Rugby, soccer, cricket and hockey spread throughout the country and these ‘foreign’ sports were all encouraged while Gaelic games – viewed suspiciously as unruly and disorganised - were discouraged and even banned by policemen and magistrates as well as by some Catholic clergy and many landlords.

A few areas kept the flame alive. Limerick was a stronghold of the native football game and the Commercials Club, founded by employees of Cannock’s Drapery Store, came up with a set of rules for Gaelic Football and played matches against various sides around the county.
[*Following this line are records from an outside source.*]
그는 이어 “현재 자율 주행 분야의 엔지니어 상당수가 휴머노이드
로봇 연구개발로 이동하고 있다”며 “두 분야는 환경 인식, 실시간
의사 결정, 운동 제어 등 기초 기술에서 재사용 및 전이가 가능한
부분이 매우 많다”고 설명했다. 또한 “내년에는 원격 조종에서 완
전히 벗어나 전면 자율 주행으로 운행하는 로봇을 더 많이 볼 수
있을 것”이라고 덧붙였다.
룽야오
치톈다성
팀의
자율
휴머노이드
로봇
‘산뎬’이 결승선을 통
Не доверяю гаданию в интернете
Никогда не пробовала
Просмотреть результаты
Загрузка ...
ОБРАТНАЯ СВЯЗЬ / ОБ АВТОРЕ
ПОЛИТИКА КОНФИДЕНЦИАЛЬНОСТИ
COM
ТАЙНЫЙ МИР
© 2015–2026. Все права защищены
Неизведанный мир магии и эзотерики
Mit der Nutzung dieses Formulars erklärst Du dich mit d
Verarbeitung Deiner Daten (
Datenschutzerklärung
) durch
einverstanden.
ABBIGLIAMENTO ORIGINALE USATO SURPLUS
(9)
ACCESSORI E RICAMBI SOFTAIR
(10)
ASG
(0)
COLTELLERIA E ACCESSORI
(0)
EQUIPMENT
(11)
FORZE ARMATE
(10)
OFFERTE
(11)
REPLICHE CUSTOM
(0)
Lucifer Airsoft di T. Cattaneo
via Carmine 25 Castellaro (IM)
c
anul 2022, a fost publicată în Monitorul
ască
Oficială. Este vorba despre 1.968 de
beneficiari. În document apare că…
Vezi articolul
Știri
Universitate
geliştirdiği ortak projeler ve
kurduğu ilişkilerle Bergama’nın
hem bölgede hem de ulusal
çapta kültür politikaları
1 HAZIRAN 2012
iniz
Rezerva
But a way of life was under threat, an entire culture would have been erased and replaced had it not been for the foresight of Michael Cusack and other like-minded individuals who took it upon themselves to protect our sporting culture.

Thirty years after the horrors of The Great Famine, Cusack formed the Gaelic Athletic Association for the Preservation and Cultivation of National Pastimes and Ireland began to recover.

We all have our gripes, it can drive us up the walls sometimes, but what an amazing organisation the GAA is at home and abroad.

You would have to be in a very remote corner of this world not to have some sort of access to a GAA club and J1 visa holders are already setting off to join clubs in the US, the Middle East and Australia this summer. Closer to home, the All-Island Gaelic Football Championships played on Arranmore on Saturday remind us how we are drawn home to represent our native sod and play our native Gaelic Games.

In Salthill last Saturday, the action took over and it swayed one way and then the other until the Tribesmen won the day but that minute’s silence gave it all a sense of perspective.

Whether it’s county or club, little else matters when that ball or that sliothar is thrown in but it’s no harm to pause now and again and think of those who went before us.

And how something so precious to us could so easily have been lost.